→ **作業内容**:
**a)** HACCPとISO22000に関する文章のうち、「ISO22000の構成要素:HACCPとの統合」から「イクルを回し、継続的な改善を目指します。」までの箇所を正確に書き写してください。
**b)** HACCPとISO22000に関する文章によれば、ISO22000はHACCPの考え方を土台としつつ、どの規格の要素を取り入れていますか。
**c)** HACCPとISO22000に関する文章を、最後の文の後から書き継いでください。

→ **読解文**:

______

この7原則は、さらに12の手順に細分化され、より詳細な実施方法が示されています。例えば、危害分析では、生物的、化学的、物理的な危害の特定と評価を行います。そして、特定された危害を管理するために、CCPを設定し、その管理基準を定めます。

これらの原則と手順は、食品の製造・加工・流通・販売といったあらゆる段階で適用可能であり、食中毒の発生を未然に防ぐための強力なツールとなります。

ISO22000の構成要素:HACCPとの統合

ISO22000は、HACCPの考え方を土台として、ISO9001(品質マネジメントシステム)の要素も取り入れた、より包括的な規格です。その構成は、大きく分けて以下の要素から成り立っています。

要素 内容
PDCAサイクル 計画(Plan)、実行(Do)、評価(Check)、改善(Act)のサイクルを回し、継続的な改善を目指します。
HACCPプラン HACCPの7原則12手順に基づいた具体的な危害管理計画です。
前提条件プログラム(PRP) HACCPプランを効果的に機能させるための、施設・設備・衛生管理などの基本的な管理体制です。
コミュニケーション 内部(従業員間)および外部(サプライヤー、顧客、規制当局など)との情報共有と連携を重視します。

ISO22000では、これらの要素が相互に関連し合い、組織全体で食品安全を管理するシステムを構築することが求められます。HACCPが特定の危害に焦点を当てるのに対し、ISO22000は、組織のシステム全体としての食品安全への取り組みを評価するものです。

ISO22000の取得は、単にHACCPの実施を証明するだけでなく、組織の食品安全マネジメントシステム全体の成熟度と信頼性を示すものとなります。

要求事項の違い:網羅性の比較

HACCPとISO22000の最も大きな違いの一つは、その要求事項の網羅性です。HACCPは、食品の安全性を脅かす可能性のある危害を特定し、それを管理することに特化しています。具体的には、危害分析、CCPの特定、管理基準の設定、監視、是正措置、検証、記録という7原則12手順に沿って、個別の食品や工程ごとのリスク管理を行います。

______

→ **データ一覧**:

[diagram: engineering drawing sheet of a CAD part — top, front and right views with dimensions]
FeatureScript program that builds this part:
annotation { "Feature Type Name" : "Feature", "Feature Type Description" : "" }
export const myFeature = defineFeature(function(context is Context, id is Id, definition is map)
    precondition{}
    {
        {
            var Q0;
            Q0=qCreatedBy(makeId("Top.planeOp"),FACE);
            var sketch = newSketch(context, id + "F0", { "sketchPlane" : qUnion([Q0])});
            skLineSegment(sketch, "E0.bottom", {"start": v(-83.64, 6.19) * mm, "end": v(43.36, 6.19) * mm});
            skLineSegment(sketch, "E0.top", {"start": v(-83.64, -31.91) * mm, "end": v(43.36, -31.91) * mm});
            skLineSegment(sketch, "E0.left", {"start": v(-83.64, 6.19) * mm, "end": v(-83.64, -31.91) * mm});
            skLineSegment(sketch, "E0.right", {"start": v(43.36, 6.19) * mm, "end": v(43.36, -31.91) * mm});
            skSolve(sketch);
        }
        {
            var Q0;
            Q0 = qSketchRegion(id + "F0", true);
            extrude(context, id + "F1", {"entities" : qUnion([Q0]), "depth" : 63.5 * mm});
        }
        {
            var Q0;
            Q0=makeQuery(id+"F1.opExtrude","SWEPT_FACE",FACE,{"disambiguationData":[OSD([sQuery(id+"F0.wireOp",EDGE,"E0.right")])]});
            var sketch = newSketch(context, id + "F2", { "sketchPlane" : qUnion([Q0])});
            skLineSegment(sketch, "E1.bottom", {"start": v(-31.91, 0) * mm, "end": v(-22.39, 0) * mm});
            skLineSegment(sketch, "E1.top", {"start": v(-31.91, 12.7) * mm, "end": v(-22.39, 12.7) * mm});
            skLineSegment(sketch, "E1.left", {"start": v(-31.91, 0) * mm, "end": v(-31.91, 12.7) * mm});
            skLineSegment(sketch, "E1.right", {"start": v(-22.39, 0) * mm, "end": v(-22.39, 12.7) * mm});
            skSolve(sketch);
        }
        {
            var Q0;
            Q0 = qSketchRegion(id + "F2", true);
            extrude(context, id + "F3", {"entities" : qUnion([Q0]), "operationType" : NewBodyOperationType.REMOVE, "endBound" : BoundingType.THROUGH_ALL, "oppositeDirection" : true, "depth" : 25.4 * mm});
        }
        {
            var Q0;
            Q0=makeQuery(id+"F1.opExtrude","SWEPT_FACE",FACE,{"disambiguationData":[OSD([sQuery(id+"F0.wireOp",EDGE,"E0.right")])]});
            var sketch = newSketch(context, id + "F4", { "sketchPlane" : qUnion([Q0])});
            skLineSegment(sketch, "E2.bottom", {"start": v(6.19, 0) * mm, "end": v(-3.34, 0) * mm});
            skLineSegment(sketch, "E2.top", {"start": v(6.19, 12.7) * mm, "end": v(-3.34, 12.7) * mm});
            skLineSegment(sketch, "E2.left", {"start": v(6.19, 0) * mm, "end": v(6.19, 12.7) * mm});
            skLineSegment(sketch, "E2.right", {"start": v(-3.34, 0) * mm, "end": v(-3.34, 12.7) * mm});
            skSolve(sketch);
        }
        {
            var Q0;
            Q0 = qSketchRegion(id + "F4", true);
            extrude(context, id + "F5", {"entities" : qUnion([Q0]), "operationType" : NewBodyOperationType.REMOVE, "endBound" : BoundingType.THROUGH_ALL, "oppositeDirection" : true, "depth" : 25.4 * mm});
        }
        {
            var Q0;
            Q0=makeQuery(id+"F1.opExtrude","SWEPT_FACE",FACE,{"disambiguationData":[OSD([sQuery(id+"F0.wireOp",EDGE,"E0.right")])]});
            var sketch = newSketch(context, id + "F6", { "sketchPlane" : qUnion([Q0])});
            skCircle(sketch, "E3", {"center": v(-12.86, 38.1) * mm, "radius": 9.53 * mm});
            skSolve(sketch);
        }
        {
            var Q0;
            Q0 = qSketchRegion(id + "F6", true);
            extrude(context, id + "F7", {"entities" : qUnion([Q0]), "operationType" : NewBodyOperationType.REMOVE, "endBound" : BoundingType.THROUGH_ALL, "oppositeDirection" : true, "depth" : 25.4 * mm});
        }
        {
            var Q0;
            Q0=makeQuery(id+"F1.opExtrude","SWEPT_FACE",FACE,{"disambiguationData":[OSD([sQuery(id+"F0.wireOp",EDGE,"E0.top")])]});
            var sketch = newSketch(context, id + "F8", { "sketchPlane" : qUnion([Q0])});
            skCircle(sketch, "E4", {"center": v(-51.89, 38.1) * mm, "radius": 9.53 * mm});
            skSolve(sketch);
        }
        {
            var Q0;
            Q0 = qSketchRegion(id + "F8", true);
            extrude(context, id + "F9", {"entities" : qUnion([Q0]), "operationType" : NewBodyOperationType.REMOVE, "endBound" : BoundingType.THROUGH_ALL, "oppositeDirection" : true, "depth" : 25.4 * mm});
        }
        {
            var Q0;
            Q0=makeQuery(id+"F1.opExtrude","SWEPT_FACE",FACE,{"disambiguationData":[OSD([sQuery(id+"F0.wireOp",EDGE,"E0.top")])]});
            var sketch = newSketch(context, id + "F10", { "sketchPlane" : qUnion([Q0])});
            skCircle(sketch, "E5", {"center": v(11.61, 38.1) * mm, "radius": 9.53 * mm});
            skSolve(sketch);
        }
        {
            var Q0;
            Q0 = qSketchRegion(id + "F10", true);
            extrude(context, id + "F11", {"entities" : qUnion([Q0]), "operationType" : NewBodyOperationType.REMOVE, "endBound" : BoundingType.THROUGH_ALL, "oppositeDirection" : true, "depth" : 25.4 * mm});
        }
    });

______

→ **解答例**:
**a)**
ISO22000の構成要素:HACCPとの統合

ISO22000は、HACCPの考え方を土台として、ISO9001(品質マネジメントシステム)の要素も取り入れた、より包括的な規格です。その構成は、大きく分けて以下の要素から成り立っています。

要素 内容
PDCAサイクル 計画(Plan)、実行(Do)、評価(Check)、改善(Act)のサイクルを回し、継続的な改善を目指します。

**b)** ISO9001(品質マネジメントシステム)の要素です。

**c)**
対して、ISO22000は、HACCPの原則を内包しながら、さらに組織全体のマネジメントシステムとしての側面を強化しています。ISO22000では、以下の点がHACCPよりも重視されます。

  • 組織の食品安全方針と目標の設定 :企業全体として、どのような食品安全を目指すのかを明確にします。
  • リスクベースの思考 :食品安全に関わるリスクを組織全体で捉え、優先順位をつけて管理します。
  • 内部・外部コミュニケーションの強化 :サプライヤー、顧客、規制当局など、関係者との情報共有を促進します。
  • マネジメントレビュー :経営層が定期的に食品安全マネジメントシステムの有効性を評価し、改善策を講じます。
  • 継続的改善 :PDCAサイクルを回し、システム全体のパフォーマンスを向上させます。

このように、ISO22000は、HACCPが個別のリスク管理手法であるのに対し、組織全体で食品安全を継続的に維持・向上させるための「マネジメントシステム」という側面が強い規格と言えます。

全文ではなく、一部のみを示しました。